In base a essa il presidente della Repubblica, eletto a suffragio diretto e universale per cinque anni, nomina il capo del governo e, su indicazione di quest'ultimo, il Consiglio dei ministri; inoltre ha il potere di sciogliere il Parlamento e di nominare la maggioranza dei membri del Consiglio superiore della magistratura, della Corte costituzionale, i governatori delle regioni e il sindaco della capitale. Il potere legislativo è affidato a un Parlamento monocamerale di 131 membri (59 in meno rispetto a quello eletto nel 1995 secondo la legge elettorale precedente all'adozione della nuova Costituzione).

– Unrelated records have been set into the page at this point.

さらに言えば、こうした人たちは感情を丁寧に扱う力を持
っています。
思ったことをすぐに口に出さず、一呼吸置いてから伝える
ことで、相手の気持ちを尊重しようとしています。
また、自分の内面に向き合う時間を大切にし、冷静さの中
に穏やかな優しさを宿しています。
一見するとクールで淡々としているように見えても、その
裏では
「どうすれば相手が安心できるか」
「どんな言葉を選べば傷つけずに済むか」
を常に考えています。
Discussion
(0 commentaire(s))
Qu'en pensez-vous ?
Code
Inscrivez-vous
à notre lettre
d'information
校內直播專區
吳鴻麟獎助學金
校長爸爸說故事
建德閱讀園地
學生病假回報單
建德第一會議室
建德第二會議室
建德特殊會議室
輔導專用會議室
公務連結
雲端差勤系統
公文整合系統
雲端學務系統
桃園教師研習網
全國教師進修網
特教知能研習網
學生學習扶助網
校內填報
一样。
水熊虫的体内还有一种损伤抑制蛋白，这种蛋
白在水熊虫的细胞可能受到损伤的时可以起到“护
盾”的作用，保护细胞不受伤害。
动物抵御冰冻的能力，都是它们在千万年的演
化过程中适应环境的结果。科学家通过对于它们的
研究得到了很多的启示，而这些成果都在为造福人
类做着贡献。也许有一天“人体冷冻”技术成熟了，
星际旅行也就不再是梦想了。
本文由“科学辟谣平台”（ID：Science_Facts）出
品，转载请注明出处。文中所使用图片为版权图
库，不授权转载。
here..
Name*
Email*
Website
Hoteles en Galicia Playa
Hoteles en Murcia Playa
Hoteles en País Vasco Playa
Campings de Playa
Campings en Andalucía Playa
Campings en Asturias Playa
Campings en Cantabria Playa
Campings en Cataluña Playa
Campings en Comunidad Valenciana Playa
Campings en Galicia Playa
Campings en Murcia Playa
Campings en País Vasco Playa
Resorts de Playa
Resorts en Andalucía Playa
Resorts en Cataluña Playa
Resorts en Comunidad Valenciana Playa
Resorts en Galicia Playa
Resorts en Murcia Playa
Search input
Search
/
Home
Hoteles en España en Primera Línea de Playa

Le opposizioni denunciarono numerose irregolarità durante lo svolgimento delle elezioni, definite poco eque anche dagli osservatori internazionali. Analogamente vennero denunciati intimidazioni e brogli nelle elezioni presidenziali del settembre 1996, che videro la conferma di Ter-Petrossian con il 51,8% dei voti contro il 41,3% di V. Manukian, leader dell'Unione nazionale democratica. La sostituzione, nel marzo 1997, del capo del governo A. Sarkissian con R. Kocharian, già presidente della Repubblica del Nagorno-Karabah, provocò le proteste del governo azero ostacolando ulteriormente i negoziati in corso. Crebbe al tempo stesso l'opposizione nazionalista nei confronti di Ter-Petrossian, sempre più chiaramente orientato a una soluzione di compromesso con l'Azerbaigian sulla questione del Nagorno-Karabah. Fortemente indebolito dalla defezione di numerosi deputati del Movimento nazionale armeno dal gruppo parlamentare del blocco repubblicano, nel febbraio 1998 Ter-Petrossian si dimise dalla carica di presidente della Repubblica. La vittoria di Kocharian nelle elezioni presidenziali, svoltesi, fra accuse di brogli e intimidazioni, nel marzo 1998, confermò l'ulteriore rafforzamento delle posizioni nazionaliste.
bibliografia
S. Goldenberg, Pride of small nations. The Caucasus and post-Soviet disorder, London-Atlantic Highlands (N.J.) 1994; C. Mouradian, L'Arménie, Paris 1995.